## Task set
(a) Please answer these from the movie review, one per line:
(i) Which actress in DOGORA later appeared in YOU ONLY LIVE TWICE?
(ii) Which film does the review name for the Eighties?
(iii) Which film does it call the big movie for the disco contingent?
(b) Extend the movie review by writing what comes after its last sentence.

The puppet used for this is quite elegant and believable, its tentacles given life by cel animation and its body gracefully belying its enormity, truly a one-of-a-kind member of the Toho bestiary. But even that one moment of interest just isn't worth enduring the entire film. The attempted blend of city-destroying monster epic and jewel heist movie simply doesn't work, and the finished product can't have done well at the box office, not even in its country of origin.

And now this unholy mess is available on DVD.

Why?!!!? Even us giant monster diehards fucking hate this movie and wouldn't buy it, so who are they expecting to shell out even a nickel on this sorry black hole of entertainment? I was suckered by not having seen the film in over thirty years and hoped that I'd appreciate it as a grownup, but that was obviously not the case and I fear that other monster movie nostalgists may suffer in exactly the same way.

Bottom line: it takes a lot for me to flat-out pan a giant monster movie because even in the most pedestrian entries in the genre there's a slight chance that you might see something cool, but other than the maybe two minutes previously noted, and the presence of Akiko Wakabayashi — a sultry babe who in three years would go on to fuck 007 in YOU ONLY LIVE TWICE — DOGORA is (to steal a line from the infinitely superior TOP SECRET) as worthless as a truckload of dead rats in a tampon factory.

If you never listen to me regarding any other film, TRUST YER BUNCHE on this one!!!

ROCK 'N' ROLL HIGH SCHOOL (1979)

Since the rock 'n' roll era dawned, each decade has experienced a youth-oriented motion picture that defined the zeitgeist of that generation; the 1950's had JAILHOUSE ROCK (1957),

the Sixties had A HARD DAY'S NIGHT (1964),

the Eighties got PURPLE RAIN (1984),

and the Nineties got COOL AS ICE (1991),

a stark cinematic statement that foreshadowed just how much the last decade of the twentieth century would bite the big one.

For those of us who came of age when I did — roughly between 1978 and 1983 — there was a lot going on in the pop music scene; arena rock like that wrought by the flatulent Kiss, the plague that was disco, and the punk rock/new wave movements all had their moments and to some degree each offered adolescents a sound they could call their own. It was twenty years past the birth of rock and over ten since the Beatles rewrote the genre, so what followed was a matter of everything getting hashed out as musicians were given more creative leeway in which to express their particular flavor of the form. The kids of my generation pretty much only had a choice of the rock camp or the legion of disco followers with which to stake our alliances, and the big movie for the disco contingent was the unintentionally hilarious SATURDAY NIGHT FEVER (1978), a film that made a gazillion bucks at the box office and transformed John Travolta from an amusing TV sitcom pretty boy into a bona fide superstar.

## Source information
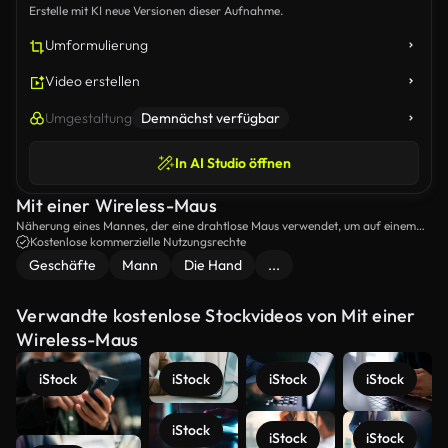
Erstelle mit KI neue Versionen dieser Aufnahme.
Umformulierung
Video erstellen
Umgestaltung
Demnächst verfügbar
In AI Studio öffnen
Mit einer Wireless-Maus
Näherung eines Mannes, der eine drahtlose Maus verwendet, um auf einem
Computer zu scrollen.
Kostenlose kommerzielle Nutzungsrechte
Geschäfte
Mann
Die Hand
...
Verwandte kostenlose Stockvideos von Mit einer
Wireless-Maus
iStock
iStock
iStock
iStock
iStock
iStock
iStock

---

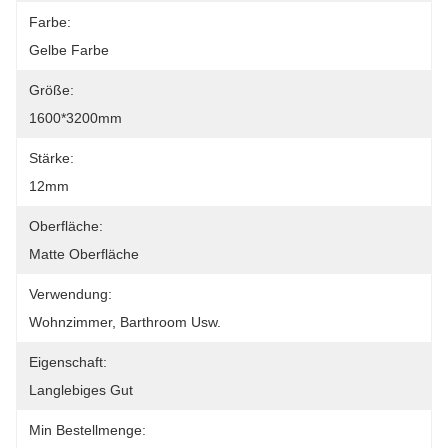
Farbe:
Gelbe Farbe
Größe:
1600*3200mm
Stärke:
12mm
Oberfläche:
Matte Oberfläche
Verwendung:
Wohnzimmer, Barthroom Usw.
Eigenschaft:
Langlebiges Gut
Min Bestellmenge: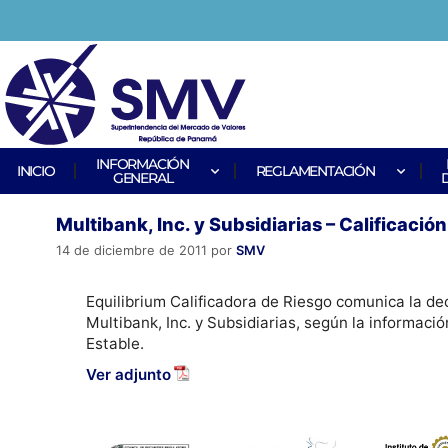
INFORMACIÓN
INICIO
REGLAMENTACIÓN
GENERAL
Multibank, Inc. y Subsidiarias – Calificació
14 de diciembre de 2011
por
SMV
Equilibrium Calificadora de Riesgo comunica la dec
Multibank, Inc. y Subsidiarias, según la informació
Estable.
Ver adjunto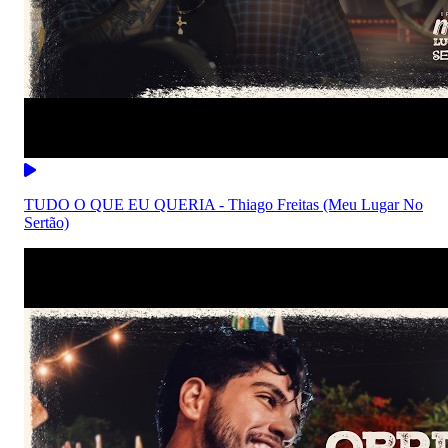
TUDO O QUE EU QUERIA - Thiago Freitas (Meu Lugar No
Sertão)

## Results by task
(a)
(i) Akiko Wakabayashi
(ii) PURPLE RAIN (1984)
(iii) SATURDAY NIGHT FEVER (1978)

(b)
John Travolta shakes his booty into film immortality, while Karen Lynn Gorney gears up to sign 8x10's at the Howard Johnson's nostalgia expo.

Us kids what liked punk and new wave got 1979's ROCK 'N' ROLL HIGH SCHOOL, a perfect confluence of MAD magazine-style humor, teen fantasies of romance and rebellion, and the grotty three-chord majesty of the Ramones, unarguably one of the ugliest bands in the history of western civilization.

The Monkees they ain't.

Vomited onto screens from Roger Corman's New World Pictures and directed by Allan Arkush, ROCK 'N' ROLL HIGH SCHOOL has only the barest of plots that serves as an excuse for silliness that makes it pretty much a live-action cartoon; Vince Lombardi High is a textbook example of an asylum where the inmates run madhouse, a place where the faculty can't cope with the exuberant, rock 'n' roll-loving students lead by Riff Randell (P.J. Soles, twenty-eight at the time and playing seventeen),

a blonde rocker-girl who's kind of the living embodiment of the spirit of rock. As the previous principal is carted away to the funny farm in a straight jacket, he is replaced by Miss Evelyn Togar (the incomparable Mary Woronov),

an over-the-top stern disciplinarian who looks like she could give Ilsa, She-Wolf of the SS a run for her money.

The change in regime begins in earnest when Togar declares her intention of whipping the place into shape and banning all forms of that noxious rock 'n' roll music, a course of action that puts her at odds with Riff, and in no time the battle lines are drawn and a war of back-and-forth escalation begins. Riff's efforts are at first somewhat subtle, but as Togar's tyranny squeezes the school by the yarbles, Riff becomes a firebrand of humorous teenage piss and vinegar, going so far as to enlist the mighty Ramones as the shock troops for her takeover and ultimate apocalyptic destruction of Vince Lombardi High.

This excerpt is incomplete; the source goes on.